**THE TASK**
Copy these records again, switching "News" to "Updates" everywhere and keeping everything else the same. Don't include the pictures.

━━━━━ INPUT ━━━━━

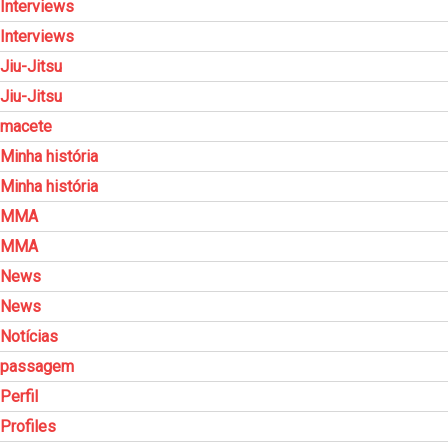
Interviews
Interviews
Jiu-Jitsu
Jiu-Jitsu
macete
Minha história
Minha história
MMA
MMA
News
News
Notícias
passagem
Perfil
Profiles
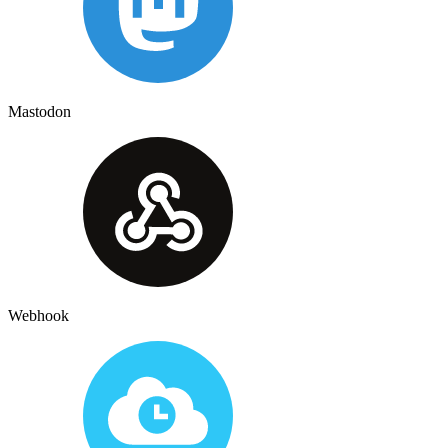
Mastodon
Webhook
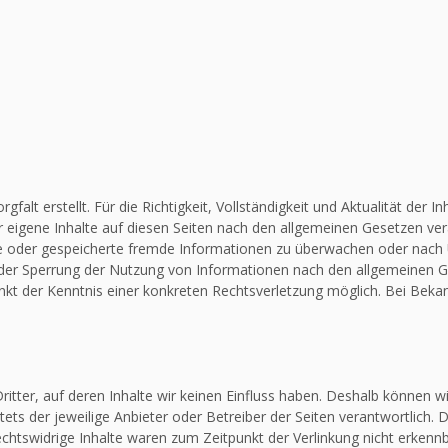
falt erstellt. Für die Richtigkeit, Vollständigkeit und Aktualität de
 eigene Inhalte auf diesen Seiten nach den allgemeinen Gesetzen vera
elte oder gespeicherte fremde Informationen zu überwachen oder nach
 oder Sperrung der Nutzung von Informationen nach den allgemeinen G
unkt der Kenntnis einer konkreten Rechtsverletzung möglich. Bei Be
itter, auf deren Inhalte wir keinen Einfluss haben. Deshalb können w
stets der jeweilige Anbieter oder Betreiber der Seiten verantwortlich.
chtswidrige Inhalte waren zum Zeitpunkt der Verlinkung nicht erkennba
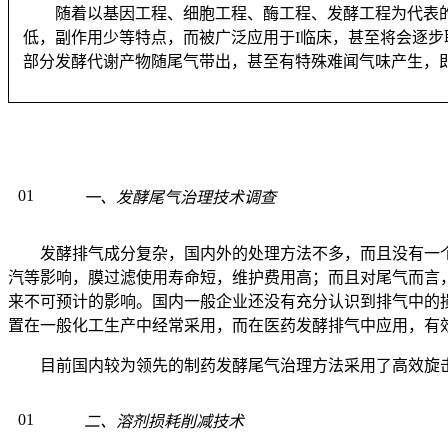
随着以基因工程、细胞工程、酶工程、发酵工程为代表
低，副作用少等特点，而被广泛应用于I临床，甚至将会逐
部分发酵代谢产物随尾气带出，甚至有特殊难闻气味产生，
01
一、发酵尾气治理技术调查
发酵排气成分复杂，国内外的处理方法不多，而且没有一
汽等影响，膜过滤使用寿命短，维护费用高；而且对尾气而言
来不可预计的影响。国内一般企业还没有充分认识到排气中的
置在一般化工生产中经常采用，而在医药发酵排气中应用，有
目前国内较为领先的制药发酵尾气治理方法采用了高效旋
01
二、溶剂损耗削减技术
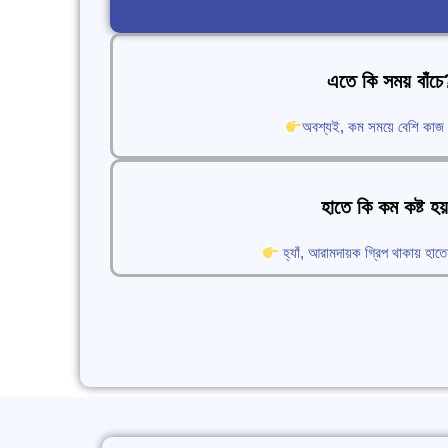
এতে কি সময় বাঁচে
অবশ্যই, কম সময়ে বেশি কাজ 
হাতে কি কম কষ্ট হয
হ্যাঁ, আরামদায়ক গ্রিপ থাকায় হা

━━━━━

**SOLUTION**
Interviews
Interviews
Jiu-Jitsu
Jiu-Jitsu
macete
Minha história
Minha história
MMA
MMA
Updates
Updates
Notícias
passagem
Perfil
Profiles
Mastodon
Webhook
falt erstellt. Für die Richtigkeit, Vollständigkeit und Aktualität de
 eigene Inhalte auf diesen Seiten nach den allgemeinen Gesetzen vera
elte oder gespeicherte fremde Informationen zu überwachen oder nach
 oder Sperrung der Nutzung von Informationen nach den allgemeinen G
unkt der Kenntnis einer konkreten Rechtsverletzung möglich. Bei Be
itter, auf deren Inhalte wir keinen Einfluss haben. Deshalb können w
stets der jeweilige Anbieter oder Betreiber der Seiten verantwortlich.
chtswidrige Inhalte waren zum Zeitpunkt der Verlinkung nicht erkennba
随着以基因工程、细胞工程、酶工程、发酵工程为代表
低，副作用少等特点，而被广泛应用于I临床，甚至将会逐
部分发酵代谢产物随尾气带出，甚至有特殊难闻气味产生，
01
一、发酵尾气治理技术调查
发酵排气成分复杂，国内外的处理方法不多，而且没有一
汽等影响，膜过滤使用寿命短，维护费用高；而且对尾气而言
来不可预计的影响。国内一般企业还没有充分认识到排气中的
置在一般化工生产中经常采用，而在医药发酵排气中应用，有
目前国内较为领先的制药发酵尾气治理方法采用了高效旋
01
二、溶剂损耗削减技术
এতে কি সময় বাঁচে
অবশ্যই, কম সময়ে বেশি কাজ 
হাতে কি কম কষ্ট হয
হ্যাঁ, আরামদায়ক গ্রিপ থাকায় হা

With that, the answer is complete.